Mario Brava: The B-movie director who inspired Quentin Tarantino to greatness
Even though he’s never made a straightforward horror movie in the truest sense of the term – despite the majority of his filmography containing at least one instance of wince-inducing violence – Quentin Tarantino has been open in how heavily the genre at large helped inspire and shape him into the filmmaker he became.
Breaking through as the creator of labyrinthine crime thrillers that played with the concept of structure and convention, the two-time Academy Award winner would eventually try his hand at martial arts-inspired revenge stories, revisionist historical epics, Westerns, and love letters to Los Angeles.
With just one feature left before he retires from directing, though, it’s a cinematic itch that Tarantino will leave unscratched. Death Proof came the closest by far to taking him into full-blown horror territory with the caveat of substituting a typical slasher villain for a maniacal murderer who wields a car as their weapon of choice, making it rather ironic that his sole flirtation with terror is regularly deemed his weakest effort.
And yet, one of the most important influences on his entire career was Mario Brava, nicknamed the ‘Master of the Macabre’. A prolific creative who would often churn out anywhere up to five movies on an annual basis in various capacities, what he lacked in budget he more than made up for in ingenuity and visual style, leaving behind a legacy as one of horror’s godfathers at a time when the medium was only at the beginning of its mainstream acceptance.
As somebody who would devour as much cinema as possible before he got his foot in the door, it’s unsurprising that Tarantino referred to Bava as “one of the first directors I got to know by name”. Creating an inadvertent connection with an era-defining musical act, too, it was “because I saw Black Sabbath on late night television and would get excited to see it pop up again”.
Explaining to SiriusXM that “it has this cool operatic quality about it”, the Pulp Fiction and Django Unchained architect listed Bava alongside Sergio Leone as the two names above all who “got me thinking about shots”. From watching their respective back catalogues, he “recognised a cinematic style, signature, and quality to the movies that went beyond the movie just being good or not.”

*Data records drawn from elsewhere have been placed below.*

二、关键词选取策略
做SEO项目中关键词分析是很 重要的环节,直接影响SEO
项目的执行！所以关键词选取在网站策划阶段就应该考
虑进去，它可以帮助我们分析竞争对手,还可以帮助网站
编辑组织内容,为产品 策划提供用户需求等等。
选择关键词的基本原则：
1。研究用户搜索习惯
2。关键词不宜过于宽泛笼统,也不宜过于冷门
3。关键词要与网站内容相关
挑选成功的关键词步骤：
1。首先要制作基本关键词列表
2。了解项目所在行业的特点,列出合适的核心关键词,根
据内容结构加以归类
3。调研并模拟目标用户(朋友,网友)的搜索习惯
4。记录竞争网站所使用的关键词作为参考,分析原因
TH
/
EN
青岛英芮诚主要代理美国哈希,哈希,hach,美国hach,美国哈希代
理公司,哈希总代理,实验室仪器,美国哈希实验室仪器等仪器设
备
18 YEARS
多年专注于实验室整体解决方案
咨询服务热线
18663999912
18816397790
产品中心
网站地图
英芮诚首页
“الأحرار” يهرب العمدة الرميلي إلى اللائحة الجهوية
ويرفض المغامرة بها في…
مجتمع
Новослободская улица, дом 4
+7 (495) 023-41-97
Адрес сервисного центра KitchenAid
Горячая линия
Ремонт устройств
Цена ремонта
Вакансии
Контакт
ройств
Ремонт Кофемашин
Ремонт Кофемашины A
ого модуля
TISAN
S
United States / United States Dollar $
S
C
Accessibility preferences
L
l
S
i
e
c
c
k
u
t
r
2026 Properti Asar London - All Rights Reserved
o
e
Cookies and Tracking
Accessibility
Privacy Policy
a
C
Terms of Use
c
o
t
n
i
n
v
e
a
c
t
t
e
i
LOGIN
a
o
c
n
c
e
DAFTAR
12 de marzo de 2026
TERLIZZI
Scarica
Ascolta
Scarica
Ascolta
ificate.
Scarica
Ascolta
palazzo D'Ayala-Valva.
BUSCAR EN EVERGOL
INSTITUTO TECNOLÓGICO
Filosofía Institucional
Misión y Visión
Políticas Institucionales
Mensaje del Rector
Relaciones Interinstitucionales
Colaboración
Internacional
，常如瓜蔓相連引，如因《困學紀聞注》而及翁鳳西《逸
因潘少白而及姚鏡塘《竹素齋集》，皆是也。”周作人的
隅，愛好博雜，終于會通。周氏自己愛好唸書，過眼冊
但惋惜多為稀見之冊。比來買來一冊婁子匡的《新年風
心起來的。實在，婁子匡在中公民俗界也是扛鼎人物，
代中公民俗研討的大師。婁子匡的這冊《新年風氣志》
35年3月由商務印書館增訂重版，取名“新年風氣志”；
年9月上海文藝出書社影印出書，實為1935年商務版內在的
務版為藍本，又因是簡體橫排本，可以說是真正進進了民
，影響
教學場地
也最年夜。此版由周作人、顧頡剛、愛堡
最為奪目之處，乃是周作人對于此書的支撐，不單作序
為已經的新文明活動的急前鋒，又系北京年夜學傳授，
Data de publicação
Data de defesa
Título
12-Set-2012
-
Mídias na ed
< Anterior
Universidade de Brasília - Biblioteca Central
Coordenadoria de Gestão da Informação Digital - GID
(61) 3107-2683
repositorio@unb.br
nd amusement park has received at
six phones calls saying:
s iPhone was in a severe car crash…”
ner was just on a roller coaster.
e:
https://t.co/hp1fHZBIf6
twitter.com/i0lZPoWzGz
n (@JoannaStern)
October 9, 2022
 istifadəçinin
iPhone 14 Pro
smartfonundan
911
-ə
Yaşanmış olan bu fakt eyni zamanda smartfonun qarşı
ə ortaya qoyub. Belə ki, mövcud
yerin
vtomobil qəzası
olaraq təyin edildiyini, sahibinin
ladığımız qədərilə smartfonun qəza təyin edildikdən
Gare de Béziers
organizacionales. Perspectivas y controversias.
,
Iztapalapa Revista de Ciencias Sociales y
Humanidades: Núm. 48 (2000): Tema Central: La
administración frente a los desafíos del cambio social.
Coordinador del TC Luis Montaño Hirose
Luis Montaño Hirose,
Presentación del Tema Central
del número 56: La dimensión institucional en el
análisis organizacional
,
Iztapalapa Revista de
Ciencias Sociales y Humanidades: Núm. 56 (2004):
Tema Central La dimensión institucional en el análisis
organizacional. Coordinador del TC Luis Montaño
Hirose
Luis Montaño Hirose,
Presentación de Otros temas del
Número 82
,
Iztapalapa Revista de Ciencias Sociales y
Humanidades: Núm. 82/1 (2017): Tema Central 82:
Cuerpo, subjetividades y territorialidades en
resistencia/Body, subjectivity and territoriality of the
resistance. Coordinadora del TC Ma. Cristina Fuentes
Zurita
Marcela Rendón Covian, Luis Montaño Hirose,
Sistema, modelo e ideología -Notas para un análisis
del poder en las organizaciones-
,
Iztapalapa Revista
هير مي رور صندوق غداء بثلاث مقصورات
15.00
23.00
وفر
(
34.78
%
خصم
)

Fully aware that not even his idols boasted a 100% hit rate, Tarantino admitted that “even when I saw a Bava movie I didn’t like, I still recognised that same operatic quality.” As a writer, director, cinematographer and special effects artist that regularly wore multiple hats on the same production, the Italian idol was inevitably going to fluctuate between quantity and quality.
Nonetheless, even his lesser-heralded efforts managed to make a mark on Tarantino, helping the aspiring filmmaker develop what would soon become recognized as his own signature style.